Answer with the exact lines of the following material from the one containing "Incident #: 16033415" through the one containing "130. Tables for", both end lines included.

::::::::::

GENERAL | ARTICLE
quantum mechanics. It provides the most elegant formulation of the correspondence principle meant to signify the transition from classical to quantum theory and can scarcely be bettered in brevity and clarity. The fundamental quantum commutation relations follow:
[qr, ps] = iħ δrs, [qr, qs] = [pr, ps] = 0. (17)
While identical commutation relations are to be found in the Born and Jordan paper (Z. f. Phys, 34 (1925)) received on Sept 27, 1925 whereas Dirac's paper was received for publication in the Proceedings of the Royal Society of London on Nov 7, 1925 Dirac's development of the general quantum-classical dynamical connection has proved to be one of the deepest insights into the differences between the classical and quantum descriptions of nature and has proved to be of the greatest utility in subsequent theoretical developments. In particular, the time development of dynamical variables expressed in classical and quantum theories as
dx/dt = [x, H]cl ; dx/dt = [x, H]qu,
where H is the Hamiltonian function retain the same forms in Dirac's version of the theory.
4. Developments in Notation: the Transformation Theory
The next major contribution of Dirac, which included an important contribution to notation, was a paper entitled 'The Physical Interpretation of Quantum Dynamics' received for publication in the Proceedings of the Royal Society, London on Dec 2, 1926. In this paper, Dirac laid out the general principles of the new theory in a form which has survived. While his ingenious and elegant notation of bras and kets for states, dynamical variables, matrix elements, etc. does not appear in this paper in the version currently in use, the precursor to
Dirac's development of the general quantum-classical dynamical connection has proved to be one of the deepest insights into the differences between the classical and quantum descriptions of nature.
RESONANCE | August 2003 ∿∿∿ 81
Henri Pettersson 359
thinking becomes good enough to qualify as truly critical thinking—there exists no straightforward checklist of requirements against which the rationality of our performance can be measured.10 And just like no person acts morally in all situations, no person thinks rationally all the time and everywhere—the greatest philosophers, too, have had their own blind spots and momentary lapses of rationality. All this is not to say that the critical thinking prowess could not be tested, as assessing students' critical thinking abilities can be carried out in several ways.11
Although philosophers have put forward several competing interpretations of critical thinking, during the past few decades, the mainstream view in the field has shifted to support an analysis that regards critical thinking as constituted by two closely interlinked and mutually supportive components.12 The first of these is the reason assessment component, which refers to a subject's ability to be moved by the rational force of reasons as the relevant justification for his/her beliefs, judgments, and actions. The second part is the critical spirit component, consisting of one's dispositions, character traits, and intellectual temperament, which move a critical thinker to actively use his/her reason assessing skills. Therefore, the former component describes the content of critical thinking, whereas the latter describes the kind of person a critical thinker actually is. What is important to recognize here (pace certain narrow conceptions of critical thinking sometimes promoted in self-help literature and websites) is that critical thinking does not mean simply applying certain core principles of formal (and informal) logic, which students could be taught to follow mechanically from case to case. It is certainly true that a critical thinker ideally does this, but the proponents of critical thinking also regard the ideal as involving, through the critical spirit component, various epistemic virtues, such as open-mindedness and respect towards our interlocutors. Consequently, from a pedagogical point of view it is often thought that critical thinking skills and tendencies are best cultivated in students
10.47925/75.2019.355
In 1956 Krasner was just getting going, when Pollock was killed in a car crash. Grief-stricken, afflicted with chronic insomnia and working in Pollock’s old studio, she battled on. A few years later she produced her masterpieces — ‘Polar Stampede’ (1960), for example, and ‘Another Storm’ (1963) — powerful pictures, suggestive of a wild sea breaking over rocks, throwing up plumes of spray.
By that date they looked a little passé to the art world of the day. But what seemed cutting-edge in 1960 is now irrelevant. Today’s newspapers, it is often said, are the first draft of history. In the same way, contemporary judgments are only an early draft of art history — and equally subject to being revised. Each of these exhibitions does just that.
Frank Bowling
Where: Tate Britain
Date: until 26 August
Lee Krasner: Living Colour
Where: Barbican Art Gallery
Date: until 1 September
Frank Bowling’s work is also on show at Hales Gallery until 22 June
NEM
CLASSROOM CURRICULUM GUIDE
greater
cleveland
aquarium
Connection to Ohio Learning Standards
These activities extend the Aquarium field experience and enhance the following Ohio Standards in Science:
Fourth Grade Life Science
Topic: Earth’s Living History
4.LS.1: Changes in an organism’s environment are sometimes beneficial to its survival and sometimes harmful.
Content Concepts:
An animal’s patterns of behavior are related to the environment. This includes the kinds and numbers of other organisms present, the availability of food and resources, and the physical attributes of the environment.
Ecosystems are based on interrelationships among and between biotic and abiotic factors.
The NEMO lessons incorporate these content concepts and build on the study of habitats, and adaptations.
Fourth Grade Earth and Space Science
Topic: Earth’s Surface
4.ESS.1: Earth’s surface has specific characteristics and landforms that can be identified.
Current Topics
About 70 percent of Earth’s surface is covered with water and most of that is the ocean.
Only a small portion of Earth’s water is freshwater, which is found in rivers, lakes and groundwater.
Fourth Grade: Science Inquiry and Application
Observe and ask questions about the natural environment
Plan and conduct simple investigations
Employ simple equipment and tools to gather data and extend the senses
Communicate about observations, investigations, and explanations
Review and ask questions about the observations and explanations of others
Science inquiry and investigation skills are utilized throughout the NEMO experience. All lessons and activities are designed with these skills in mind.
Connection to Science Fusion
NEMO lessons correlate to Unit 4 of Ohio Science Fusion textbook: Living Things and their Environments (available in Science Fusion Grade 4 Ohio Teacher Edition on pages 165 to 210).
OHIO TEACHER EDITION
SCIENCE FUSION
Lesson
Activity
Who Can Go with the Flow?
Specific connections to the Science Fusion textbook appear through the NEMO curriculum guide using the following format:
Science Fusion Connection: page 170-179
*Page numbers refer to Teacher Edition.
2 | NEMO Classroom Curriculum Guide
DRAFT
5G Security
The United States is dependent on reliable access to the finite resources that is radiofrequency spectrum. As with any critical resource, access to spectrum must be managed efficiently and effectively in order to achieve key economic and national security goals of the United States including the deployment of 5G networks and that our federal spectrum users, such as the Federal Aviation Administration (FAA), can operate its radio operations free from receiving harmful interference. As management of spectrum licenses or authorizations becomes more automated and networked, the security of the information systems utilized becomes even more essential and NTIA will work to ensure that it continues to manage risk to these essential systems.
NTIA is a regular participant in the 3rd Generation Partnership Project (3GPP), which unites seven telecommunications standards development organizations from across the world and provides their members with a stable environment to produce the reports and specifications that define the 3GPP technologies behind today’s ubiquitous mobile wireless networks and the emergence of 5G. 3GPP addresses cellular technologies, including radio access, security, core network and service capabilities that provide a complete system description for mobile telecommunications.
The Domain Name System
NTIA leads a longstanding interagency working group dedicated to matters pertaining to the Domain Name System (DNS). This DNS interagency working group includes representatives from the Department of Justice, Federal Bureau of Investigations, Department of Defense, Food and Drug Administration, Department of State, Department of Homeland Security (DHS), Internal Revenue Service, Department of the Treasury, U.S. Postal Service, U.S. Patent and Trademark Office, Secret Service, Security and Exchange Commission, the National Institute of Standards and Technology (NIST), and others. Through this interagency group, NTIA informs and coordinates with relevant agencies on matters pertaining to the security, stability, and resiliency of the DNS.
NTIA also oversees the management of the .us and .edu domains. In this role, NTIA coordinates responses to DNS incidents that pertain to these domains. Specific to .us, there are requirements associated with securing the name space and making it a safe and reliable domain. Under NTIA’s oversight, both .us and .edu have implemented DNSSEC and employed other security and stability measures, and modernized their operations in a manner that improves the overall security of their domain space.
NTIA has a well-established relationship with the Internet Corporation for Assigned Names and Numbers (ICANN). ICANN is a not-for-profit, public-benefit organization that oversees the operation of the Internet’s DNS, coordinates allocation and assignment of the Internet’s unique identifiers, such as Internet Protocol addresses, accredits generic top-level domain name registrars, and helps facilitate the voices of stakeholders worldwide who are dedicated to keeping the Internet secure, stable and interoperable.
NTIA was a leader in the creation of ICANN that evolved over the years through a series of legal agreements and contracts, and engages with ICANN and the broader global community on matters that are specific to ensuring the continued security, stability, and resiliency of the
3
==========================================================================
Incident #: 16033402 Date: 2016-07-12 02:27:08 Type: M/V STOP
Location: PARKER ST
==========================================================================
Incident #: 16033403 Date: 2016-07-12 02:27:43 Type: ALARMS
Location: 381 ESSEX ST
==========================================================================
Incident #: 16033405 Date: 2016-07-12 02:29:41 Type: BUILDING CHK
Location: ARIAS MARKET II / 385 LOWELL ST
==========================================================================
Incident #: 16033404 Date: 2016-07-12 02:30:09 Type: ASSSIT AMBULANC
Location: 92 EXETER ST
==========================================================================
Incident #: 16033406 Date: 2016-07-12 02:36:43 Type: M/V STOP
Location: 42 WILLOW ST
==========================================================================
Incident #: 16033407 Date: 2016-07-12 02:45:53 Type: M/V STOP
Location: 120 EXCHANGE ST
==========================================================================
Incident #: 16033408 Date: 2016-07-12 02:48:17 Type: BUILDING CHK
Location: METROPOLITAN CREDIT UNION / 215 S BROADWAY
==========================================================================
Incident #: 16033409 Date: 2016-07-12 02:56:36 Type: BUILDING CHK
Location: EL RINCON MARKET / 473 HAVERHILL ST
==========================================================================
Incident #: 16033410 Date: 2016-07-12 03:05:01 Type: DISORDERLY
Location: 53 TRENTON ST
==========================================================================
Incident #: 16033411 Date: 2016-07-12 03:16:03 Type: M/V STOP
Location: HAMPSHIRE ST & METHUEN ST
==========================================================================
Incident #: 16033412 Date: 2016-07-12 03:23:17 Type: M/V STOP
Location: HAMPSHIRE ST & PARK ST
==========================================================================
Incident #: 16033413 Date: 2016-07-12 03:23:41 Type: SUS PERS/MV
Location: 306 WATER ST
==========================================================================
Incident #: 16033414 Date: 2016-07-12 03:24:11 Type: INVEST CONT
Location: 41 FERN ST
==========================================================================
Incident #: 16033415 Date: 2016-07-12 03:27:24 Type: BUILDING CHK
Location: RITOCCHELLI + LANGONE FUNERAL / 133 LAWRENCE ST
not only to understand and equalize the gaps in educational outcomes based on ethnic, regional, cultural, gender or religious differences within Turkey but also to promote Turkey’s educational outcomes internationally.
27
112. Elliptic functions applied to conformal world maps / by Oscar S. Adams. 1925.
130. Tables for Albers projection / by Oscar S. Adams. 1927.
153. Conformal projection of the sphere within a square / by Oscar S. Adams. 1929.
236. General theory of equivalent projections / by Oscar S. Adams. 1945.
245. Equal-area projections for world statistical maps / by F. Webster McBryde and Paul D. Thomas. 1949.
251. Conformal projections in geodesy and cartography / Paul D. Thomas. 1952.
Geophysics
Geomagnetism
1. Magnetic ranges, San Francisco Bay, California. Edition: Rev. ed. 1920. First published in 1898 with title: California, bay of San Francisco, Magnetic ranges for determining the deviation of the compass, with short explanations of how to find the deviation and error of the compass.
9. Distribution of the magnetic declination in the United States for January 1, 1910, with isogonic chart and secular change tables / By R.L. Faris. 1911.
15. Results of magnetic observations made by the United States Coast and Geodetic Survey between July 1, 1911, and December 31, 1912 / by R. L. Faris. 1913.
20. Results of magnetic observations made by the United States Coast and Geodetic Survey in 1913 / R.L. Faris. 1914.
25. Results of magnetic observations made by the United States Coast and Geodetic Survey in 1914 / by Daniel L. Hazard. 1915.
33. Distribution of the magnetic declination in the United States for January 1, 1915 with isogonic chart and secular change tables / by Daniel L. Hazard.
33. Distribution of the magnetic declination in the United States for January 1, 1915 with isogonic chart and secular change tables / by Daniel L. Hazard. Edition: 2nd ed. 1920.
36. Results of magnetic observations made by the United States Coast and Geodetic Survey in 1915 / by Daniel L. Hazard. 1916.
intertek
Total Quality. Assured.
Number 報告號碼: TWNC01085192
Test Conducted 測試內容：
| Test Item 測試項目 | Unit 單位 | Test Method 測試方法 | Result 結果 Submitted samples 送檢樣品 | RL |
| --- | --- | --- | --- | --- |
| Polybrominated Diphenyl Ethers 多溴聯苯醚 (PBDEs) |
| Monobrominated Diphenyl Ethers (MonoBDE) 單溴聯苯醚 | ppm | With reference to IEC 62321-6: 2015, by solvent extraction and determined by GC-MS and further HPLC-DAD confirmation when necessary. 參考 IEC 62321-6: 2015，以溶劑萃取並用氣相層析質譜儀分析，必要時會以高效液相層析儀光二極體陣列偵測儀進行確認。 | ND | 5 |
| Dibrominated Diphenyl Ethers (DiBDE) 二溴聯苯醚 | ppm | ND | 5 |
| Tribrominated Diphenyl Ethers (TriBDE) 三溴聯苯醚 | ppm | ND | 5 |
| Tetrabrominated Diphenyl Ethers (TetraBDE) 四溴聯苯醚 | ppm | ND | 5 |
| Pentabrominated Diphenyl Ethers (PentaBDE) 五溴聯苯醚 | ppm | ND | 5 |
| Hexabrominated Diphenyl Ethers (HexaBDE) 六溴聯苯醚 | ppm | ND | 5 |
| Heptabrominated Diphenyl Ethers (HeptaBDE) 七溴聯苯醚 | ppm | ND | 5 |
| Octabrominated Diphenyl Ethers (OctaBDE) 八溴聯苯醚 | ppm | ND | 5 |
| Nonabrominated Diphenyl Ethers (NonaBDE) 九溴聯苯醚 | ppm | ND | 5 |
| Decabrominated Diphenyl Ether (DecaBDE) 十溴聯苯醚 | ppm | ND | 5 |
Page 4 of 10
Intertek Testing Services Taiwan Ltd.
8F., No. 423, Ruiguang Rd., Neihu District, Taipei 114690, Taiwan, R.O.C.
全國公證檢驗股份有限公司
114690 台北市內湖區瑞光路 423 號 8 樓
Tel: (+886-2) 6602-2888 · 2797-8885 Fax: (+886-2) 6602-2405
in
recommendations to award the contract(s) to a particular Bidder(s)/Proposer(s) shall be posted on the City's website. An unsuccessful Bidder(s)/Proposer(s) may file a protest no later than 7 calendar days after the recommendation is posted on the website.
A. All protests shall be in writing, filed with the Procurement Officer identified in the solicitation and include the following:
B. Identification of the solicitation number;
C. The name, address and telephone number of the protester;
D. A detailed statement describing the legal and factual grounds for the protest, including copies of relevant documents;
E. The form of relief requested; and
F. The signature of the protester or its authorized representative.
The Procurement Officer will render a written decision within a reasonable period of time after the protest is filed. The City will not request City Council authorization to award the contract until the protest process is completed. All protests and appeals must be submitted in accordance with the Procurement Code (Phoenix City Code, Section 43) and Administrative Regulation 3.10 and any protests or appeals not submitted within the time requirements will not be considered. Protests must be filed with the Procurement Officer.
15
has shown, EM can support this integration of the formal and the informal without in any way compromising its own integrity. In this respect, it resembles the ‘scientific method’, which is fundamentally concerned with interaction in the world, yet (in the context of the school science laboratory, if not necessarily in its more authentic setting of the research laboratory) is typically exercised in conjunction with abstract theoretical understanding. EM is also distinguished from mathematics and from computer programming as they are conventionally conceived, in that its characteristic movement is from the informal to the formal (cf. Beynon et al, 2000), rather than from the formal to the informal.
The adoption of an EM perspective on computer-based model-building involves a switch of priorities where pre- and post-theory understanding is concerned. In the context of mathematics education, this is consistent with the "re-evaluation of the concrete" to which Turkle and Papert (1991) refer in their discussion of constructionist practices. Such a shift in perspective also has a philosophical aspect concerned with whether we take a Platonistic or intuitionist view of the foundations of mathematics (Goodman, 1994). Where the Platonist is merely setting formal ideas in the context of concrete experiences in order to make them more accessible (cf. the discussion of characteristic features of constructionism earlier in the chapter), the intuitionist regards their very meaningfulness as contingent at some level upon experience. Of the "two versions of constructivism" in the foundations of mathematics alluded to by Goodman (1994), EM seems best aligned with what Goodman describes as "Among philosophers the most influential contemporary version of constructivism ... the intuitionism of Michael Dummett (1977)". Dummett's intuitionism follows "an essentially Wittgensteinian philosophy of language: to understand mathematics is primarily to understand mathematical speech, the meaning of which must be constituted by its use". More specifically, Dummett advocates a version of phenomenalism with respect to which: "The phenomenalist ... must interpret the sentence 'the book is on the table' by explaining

::::::::::

OUTPUT BELOW —
Incident #: 16033415 Date: 2016-07-12 03:27:24 Type: BUILDING CHK
Location: RITOCCHELLI + LANGONE FUNERAL / 133 LAWRENCE ST
not only to understand and equalize the gaps in educational outcomes based on ethnic, regional, cultural, gender or religious differences within Turkey but also to promote Turkey’s educational outcomes internationally.
27
112. Elliptic functions applied to conformal world maps / by Oscar S. Adams. 1925.
130. Tables for Albers projection / by Oscar S. Adams. 1927.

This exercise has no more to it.